Chinchilla optimal: training data ≈ 20 × active parameters (~2T tokens for 100B active). Actual frontier models: 100–200T tokens — 100× beyond.

This is not waste. It's training-inference joint optimization:

  • Smaller active parameters → cheaper inference
  • More training data → compensates for quality loss from smaller model
  • When inference volume is large enough, inference savings dwarf extra training cost

Model obsolescence risk tilts the balance: if your model has only 50% chance of being best-in-class, you should train less (equation ⑦'s D_inference gets discounted).

MoE Rack Layout: One Rack = One MoE Layer Boundary

  • Expert parallelism: each expert on a different GPU, all-to-all communication
  • Scale-up network (NV Switch): 72 GPUs, 2-hop any-to-any — perfect match
  • Scale-out (inter-rack): ~8× less bandwidth — crossing racks with MoE hurts
  • Scale-up size solves bandwidth, pipeline solves capacity — two different problems
  • GPT-4 rumored ~1T params in 2023, but params haven't grown much since: need bigger scale-up domains for bandwidth

Pipeline parallelism in inference: throughput is free (no training-style bubbles), but latency penalty ~50% with 4 stages.
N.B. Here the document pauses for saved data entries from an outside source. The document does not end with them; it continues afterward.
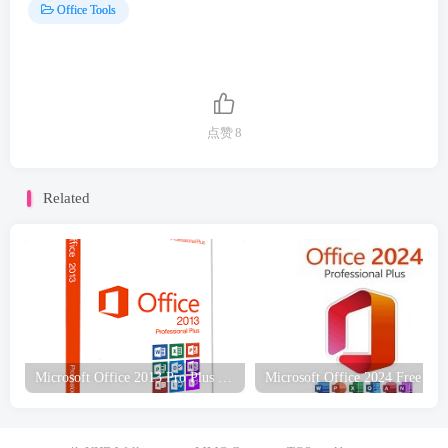
Office Tools
点赞
8
Related
Microsoft Office 2013 Pro Plus JAN 2023 Free Download
Microsoft Offic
Main benefit is reducing per-rack weight storage, but Blackwell NVL72 has 13.5 TB HBM vs ~1 TB needed for 1T-param model — capacity is not the bottleneck.

Feistel Networks → RevNets: Cryptography Meets Neural Networks

Classic Feistel network makes any non-invertible function invertible: split input (x,y), output (y, x+f(y)). Reverse: read x directly, compute y = z - f(x).

RevNets (2017-18) ported the exact same construction into Transformers. The entire network becomes invertible — backprop can recompute activations on the fly instead of storing them.

The贯穿全文的对称性: KV cache = "spend memory to save compute" (store intermediates). RevNets = "spend compute to save memory" (recompute instead of store). Under current hardware (memory expensive, compute relatively abundant), the former usually wins.

Deep connection: backdoors. Cryptography spent decades studying how to hide structured information in seemingly random systems; neural network backdoor defense is at an early stage.